Shopping for a Dehumidifying Kiln

If you consider getting a European-made dehumidifying kiln for use in the U.S., make sure it's compatible with U.S. power supply voltages. June 16, 2014

Question
I'm looking at getting a small kiln to start drying our own lumber. Has anyone tried the Logosol Sauno kilns? They are nearly half the price of the Nyle L53, but the spec sheet says they dry almost 50% more lumber. Does the heat/steam offer a significant advantage to speed or stress relief of the wood?

Forum Responses
(Sawing and Drying Forum)
From Gene Wengert, forum technical advisor:
I have not seen this kiln. I some info and there must be an error as it stated that softwoods can be dried from 17% to furniture dry is a week. That seems very long indeed. I cannot figure if this is a steam kiln or DH. Maybe it is both. Does this unit have to be outside the kiln and then ducts and pipes run into the kiln? Does it come with controls?

The following facts might help your evaluation. To evaporate the water and to have energy for heat losses from a building means that we need about 4-5 million BTUís from green to 7% MC per MBF. That means that at 100% efficiency and a drying time of 20 days, we need 250,000 BTUís a day or 10,000 BTU per hour. That is about 3 kW per hour. So, at 100% efficiency (no boiler loss, etc.), we would find that 3000 watts will dry 1000 bf of green lumber in 20 days. Actual kiln time might be longer due to heating up, equalization or conditioning. Of course, heat flow is actually not even throughout the run, so it might take a bit longer than 20 days. If it is a DH kiln, then 30000 watts per hour energy use would be less so it might dry 1700 bf or so in 20 days or so.

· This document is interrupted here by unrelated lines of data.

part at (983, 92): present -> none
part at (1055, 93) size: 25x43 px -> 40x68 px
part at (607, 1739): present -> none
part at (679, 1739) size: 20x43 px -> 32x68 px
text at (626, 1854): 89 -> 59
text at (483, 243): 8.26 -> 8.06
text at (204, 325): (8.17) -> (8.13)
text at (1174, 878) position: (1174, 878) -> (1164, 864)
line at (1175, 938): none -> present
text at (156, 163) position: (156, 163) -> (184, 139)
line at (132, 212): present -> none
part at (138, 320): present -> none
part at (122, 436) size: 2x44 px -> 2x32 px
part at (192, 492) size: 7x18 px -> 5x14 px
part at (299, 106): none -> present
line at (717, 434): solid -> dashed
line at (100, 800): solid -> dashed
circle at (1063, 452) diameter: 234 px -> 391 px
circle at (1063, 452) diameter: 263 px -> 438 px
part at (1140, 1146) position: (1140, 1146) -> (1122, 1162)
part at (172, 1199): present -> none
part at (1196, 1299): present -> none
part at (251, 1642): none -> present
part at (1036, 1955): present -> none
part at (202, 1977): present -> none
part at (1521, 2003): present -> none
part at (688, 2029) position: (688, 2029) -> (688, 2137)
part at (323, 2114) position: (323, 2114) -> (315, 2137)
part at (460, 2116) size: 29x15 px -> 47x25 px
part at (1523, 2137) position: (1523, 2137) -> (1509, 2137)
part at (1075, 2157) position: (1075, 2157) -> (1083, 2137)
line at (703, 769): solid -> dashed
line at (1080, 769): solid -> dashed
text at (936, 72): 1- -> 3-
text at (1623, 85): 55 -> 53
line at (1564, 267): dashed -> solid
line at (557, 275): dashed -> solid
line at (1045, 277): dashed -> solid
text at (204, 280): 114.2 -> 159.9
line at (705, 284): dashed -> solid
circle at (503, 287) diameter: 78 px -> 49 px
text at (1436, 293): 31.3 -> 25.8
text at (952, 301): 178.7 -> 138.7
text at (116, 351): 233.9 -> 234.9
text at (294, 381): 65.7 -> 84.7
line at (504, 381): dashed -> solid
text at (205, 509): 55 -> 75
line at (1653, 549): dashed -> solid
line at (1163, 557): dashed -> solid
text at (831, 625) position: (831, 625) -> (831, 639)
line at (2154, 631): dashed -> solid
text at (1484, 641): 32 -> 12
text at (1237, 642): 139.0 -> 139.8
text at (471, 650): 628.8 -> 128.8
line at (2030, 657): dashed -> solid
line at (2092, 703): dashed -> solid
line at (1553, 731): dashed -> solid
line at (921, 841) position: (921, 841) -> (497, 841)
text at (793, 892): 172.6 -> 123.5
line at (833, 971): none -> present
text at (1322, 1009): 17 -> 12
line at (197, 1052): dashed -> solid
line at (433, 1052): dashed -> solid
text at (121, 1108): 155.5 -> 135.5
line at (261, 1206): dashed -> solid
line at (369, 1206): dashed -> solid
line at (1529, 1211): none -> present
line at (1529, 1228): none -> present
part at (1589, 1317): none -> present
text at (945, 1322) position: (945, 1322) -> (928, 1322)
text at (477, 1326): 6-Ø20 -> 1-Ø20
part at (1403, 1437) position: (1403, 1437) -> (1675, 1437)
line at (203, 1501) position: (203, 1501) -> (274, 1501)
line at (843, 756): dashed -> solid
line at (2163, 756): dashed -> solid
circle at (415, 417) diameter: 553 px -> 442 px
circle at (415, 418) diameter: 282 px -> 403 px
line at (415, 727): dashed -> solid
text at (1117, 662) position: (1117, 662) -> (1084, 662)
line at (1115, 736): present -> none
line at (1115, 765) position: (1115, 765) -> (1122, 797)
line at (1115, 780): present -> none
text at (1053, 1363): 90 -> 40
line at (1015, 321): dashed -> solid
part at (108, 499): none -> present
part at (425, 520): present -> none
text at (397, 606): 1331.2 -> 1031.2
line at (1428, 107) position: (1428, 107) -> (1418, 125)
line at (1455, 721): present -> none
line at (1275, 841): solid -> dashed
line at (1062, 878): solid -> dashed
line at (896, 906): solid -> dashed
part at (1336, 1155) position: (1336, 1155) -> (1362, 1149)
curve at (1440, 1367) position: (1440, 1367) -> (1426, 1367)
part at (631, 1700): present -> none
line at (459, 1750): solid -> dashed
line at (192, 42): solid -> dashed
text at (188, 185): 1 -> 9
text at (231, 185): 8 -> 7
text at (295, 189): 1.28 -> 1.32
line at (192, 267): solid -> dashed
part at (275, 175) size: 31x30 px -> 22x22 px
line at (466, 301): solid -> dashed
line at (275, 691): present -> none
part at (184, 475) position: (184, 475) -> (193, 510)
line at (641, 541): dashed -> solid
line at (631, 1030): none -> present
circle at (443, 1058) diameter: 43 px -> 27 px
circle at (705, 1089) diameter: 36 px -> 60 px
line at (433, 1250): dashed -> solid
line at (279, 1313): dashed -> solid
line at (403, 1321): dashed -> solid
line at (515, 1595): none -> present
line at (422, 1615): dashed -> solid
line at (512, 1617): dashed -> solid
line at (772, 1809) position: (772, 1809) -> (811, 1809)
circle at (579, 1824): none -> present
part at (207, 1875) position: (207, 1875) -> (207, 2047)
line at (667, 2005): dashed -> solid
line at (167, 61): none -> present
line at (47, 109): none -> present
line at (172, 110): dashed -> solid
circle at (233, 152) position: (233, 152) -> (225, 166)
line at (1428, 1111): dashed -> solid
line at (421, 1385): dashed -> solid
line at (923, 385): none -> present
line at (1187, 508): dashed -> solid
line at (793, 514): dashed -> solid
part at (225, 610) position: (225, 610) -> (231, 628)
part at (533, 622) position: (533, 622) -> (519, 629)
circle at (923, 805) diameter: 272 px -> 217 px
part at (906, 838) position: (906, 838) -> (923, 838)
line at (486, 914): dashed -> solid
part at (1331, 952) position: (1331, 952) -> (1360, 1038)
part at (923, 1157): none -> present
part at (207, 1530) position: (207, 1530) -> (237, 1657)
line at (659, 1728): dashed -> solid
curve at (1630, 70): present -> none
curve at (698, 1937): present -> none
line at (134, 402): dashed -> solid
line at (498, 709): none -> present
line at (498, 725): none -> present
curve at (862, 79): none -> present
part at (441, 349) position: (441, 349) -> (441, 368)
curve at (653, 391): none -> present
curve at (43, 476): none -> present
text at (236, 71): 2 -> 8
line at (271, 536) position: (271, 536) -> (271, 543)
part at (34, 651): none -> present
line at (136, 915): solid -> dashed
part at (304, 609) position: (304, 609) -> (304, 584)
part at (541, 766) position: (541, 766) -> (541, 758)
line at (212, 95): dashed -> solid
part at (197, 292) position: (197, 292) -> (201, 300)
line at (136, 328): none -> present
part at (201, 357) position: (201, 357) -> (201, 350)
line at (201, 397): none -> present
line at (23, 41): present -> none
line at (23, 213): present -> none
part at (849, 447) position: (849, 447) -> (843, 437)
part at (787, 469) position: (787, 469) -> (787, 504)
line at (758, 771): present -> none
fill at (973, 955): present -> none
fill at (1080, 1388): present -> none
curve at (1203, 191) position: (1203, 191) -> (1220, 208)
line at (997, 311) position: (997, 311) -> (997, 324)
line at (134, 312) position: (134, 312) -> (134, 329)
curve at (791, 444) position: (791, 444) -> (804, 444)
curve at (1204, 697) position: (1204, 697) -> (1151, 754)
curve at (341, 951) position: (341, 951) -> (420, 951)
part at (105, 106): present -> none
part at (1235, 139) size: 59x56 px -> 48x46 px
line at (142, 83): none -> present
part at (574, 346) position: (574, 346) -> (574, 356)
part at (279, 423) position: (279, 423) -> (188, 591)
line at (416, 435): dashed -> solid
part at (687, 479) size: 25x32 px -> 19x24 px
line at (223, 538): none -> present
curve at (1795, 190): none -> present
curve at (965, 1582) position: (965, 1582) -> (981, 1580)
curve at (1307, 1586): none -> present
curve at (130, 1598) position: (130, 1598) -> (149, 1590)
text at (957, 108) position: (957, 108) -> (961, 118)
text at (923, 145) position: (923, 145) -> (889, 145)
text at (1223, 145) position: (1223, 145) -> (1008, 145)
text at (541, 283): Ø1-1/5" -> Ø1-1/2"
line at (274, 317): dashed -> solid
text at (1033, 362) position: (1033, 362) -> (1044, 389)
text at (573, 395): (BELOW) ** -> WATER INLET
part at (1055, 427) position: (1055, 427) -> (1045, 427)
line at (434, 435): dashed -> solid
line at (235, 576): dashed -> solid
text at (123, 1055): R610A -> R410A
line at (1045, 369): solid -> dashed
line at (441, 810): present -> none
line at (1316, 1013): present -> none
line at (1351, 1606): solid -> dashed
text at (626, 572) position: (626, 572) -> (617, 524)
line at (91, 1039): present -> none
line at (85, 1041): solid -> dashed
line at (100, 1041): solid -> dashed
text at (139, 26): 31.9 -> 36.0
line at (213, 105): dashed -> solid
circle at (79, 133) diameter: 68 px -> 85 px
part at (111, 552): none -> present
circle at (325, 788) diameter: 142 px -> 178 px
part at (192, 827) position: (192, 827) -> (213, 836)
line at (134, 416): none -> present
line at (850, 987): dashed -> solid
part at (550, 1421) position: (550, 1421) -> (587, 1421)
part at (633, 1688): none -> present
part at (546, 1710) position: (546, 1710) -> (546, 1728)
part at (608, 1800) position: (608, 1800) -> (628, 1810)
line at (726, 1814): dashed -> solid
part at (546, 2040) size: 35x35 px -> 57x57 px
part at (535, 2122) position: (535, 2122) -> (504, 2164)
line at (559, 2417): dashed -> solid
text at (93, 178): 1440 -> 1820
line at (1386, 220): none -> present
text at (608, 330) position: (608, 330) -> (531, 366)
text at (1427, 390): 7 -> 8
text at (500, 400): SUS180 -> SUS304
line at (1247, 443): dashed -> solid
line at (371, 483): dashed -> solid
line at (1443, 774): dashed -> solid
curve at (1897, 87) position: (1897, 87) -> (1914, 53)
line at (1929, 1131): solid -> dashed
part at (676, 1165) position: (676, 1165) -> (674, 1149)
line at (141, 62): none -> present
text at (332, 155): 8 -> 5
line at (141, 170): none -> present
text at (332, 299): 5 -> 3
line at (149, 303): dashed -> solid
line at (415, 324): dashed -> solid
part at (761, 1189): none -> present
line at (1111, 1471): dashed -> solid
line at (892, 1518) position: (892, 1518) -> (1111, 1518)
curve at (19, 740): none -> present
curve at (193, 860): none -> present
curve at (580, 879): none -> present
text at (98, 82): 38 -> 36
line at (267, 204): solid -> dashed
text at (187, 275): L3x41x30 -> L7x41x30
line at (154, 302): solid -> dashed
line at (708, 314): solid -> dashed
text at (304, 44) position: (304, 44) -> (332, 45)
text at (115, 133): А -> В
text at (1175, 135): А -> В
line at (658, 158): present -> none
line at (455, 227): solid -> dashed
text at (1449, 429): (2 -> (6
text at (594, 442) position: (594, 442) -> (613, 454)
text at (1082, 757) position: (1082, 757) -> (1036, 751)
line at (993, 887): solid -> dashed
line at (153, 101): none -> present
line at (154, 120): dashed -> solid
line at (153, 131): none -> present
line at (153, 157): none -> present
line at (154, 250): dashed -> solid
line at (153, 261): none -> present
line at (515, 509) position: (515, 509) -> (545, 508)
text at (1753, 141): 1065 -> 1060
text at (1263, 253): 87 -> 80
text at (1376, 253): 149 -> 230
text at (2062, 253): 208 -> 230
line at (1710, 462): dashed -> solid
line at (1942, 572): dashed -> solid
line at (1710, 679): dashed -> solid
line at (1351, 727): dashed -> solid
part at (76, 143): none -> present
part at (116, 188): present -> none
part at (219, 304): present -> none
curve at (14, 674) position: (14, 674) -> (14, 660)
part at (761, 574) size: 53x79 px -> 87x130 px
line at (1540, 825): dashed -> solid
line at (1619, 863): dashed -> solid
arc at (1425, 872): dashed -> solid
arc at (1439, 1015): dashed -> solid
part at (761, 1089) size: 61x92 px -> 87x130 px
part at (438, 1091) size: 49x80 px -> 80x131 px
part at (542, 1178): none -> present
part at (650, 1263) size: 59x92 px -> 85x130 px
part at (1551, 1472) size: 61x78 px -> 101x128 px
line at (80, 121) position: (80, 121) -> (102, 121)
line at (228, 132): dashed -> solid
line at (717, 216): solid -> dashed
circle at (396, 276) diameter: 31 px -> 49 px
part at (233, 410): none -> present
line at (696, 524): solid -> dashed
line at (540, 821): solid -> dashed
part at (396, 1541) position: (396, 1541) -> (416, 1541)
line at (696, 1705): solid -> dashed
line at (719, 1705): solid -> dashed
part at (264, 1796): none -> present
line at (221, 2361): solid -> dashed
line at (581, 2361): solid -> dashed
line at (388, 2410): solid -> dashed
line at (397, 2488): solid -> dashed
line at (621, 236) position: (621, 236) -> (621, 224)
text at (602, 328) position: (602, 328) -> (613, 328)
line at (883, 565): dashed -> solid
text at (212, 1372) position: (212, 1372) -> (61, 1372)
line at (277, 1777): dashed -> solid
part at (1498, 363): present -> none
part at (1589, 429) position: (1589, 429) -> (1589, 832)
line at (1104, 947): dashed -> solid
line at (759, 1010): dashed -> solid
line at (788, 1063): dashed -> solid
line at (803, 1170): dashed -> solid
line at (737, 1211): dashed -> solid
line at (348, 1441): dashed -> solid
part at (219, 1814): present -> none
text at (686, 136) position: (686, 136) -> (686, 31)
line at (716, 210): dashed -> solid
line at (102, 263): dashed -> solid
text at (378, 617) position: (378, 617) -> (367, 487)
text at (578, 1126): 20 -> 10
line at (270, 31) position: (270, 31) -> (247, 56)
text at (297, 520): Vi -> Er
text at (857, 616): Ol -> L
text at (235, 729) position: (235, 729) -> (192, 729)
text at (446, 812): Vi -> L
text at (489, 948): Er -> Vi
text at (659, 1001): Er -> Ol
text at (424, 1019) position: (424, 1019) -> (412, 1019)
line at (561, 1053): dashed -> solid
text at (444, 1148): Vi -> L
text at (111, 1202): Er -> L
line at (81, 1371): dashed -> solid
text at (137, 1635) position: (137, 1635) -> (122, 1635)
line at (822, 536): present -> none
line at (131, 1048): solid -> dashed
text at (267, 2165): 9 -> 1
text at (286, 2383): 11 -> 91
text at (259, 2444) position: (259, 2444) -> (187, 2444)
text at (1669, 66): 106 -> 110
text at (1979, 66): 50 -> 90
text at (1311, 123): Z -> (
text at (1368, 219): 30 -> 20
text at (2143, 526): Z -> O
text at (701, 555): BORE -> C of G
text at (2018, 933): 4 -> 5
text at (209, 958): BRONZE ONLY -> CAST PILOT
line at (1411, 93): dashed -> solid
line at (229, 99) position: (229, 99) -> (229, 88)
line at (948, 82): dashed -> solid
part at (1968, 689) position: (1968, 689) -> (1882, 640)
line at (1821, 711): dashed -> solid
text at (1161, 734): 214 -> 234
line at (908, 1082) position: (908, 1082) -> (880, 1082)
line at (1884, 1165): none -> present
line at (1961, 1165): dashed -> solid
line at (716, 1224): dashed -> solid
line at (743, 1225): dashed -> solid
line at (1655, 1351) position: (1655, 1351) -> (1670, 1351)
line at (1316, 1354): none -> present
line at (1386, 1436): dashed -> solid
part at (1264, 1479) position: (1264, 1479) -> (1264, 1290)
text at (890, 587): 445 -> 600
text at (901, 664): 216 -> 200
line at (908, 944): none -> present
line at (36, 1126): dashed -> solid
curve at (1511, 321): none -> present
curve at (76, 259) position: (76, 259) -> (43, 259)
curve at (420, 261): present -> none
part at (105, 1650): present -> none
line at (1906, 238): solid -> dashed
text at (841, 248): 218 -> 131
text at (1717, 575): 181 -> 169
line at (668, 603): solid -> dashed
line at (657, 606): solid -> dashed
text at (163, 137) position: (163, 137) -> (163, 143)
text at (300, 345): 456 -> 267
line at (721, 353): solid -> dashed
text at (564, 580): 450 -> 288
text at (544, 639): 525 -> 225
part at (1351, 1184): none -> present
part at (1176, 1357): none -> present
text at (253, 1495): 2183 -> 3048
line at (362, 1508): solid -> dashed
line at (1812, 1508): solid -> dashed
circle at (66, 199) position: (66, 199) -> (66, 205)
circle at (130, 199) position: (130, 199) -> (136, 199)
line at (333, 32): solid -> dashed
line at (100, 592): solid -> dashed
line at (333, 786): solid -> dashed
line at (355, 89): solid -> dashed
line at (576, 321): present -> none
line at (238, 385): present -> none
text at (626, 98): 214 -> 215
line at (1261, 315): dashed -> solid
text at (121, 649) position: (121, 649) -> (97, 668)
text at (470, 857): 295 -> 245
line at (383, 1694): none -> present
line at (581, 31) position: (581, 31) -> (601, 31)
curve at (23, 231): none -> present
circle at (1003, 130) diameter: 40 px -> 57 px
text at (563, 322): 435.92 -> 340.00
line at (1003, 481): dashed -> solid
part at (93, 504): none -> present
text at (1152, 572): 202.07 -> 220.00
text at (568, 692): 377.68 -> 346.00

Steaming before drying with green lumber is well known and there is an active patent that likely covers this. I would be concerned enough that for any kiln steaming wet lumber I would get a statement that if sued for infringement someone else will cover legal expenses, fines, etc. If it does not infringe, then no problem. Steaming of fairly dry lumber to remove stresses is well known and called conditioning. Such steaming would not speed drying however. So, it will be interesting to see what this is all about and what the energy use is, etc.



From the original questioner:
From what little I could find it seemed like people are being asked to air dry their hardwoods, especially oak before putting them in the Sauno kiln. This does seem overly long to me. Apparently Logosol hasn't even published drying schedules for their unit. I'm currently air drying my wood before taking it to a large facility for drying, but this seems mostly due to the fact they are loading it in with whatever else they are drying. With the Nyle kiln I've been led to believe I should be putting most hardwoods in the kiln directly, and expect it to dry according to their published schedules. It seems like the Nyle kilns, even their smallest the L53 are far quicker units. Am I wrong here?


From Gene Wengert, forum technical advisor:

Nyle kilns or just about any kiln can accept air dried lumber. Air drying may have more quality loss, however, due to unfavorable weather - too dry, too wet and too windy.


From Gene Wengert, forum technical advisor:
Incidentally, the comments I gave about the facts of drying apply to all drying, except vacuum, and not just to one type of kiln or manufacturer.


From the original questioner:
I'm going to go with the Nyle kiln. An L200 came up used locally. Itís more expensive, seems more tried and true and has a better capacity anyways.